== About this task ==
The full listing, minus its pictures, should be printed again exactly as it stands.

== Information given ==
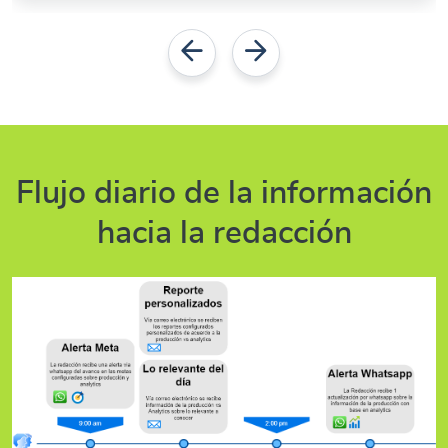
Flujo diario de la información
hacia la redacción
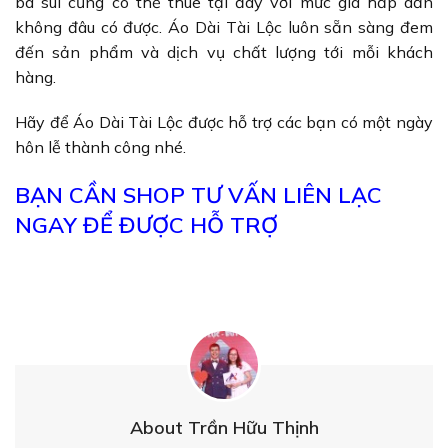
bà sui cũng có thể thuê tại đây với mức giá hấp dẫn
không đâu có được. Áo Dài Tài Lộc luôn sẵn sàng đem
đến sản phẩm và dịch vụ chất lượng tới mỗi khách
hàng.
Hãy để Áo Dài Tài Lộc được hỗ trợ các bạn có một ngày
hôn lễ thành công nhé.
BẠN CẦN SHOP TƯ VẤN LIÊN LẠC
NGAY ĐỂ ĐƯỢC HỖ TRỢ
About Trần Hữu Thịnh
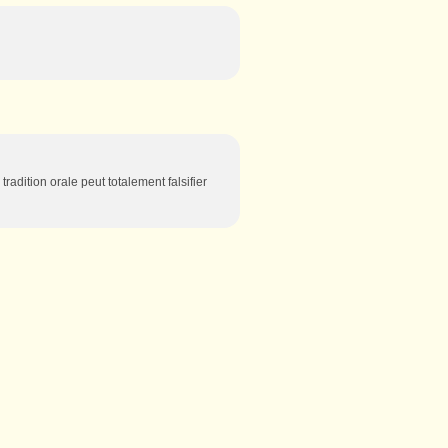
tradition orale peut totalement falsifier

== Response to the exercise ==
Flujo diario de la información
hacia la redacción
bà sui cũng có thể thuê tại đây với mức giá hấp dẫn
không đâu có được. Áo Dài Tài Lộc luôn sẵn sàng đem
đến sản phẩm và dịch vụ chất lượng tới mỗi khách
hàng.
Hãy để Áo Dài Tài Lộc được hỗ trợ các bạn có một ngày
hôn lễ thành công nhé.
BẠN CẦN SHOP TƯ VẤN LIÊN LẠC
NGAY ĐỂ ĐƯỢC HỖ TRỢ
About Trần Hữu Thịnh
tradition orale peut totalement falsifier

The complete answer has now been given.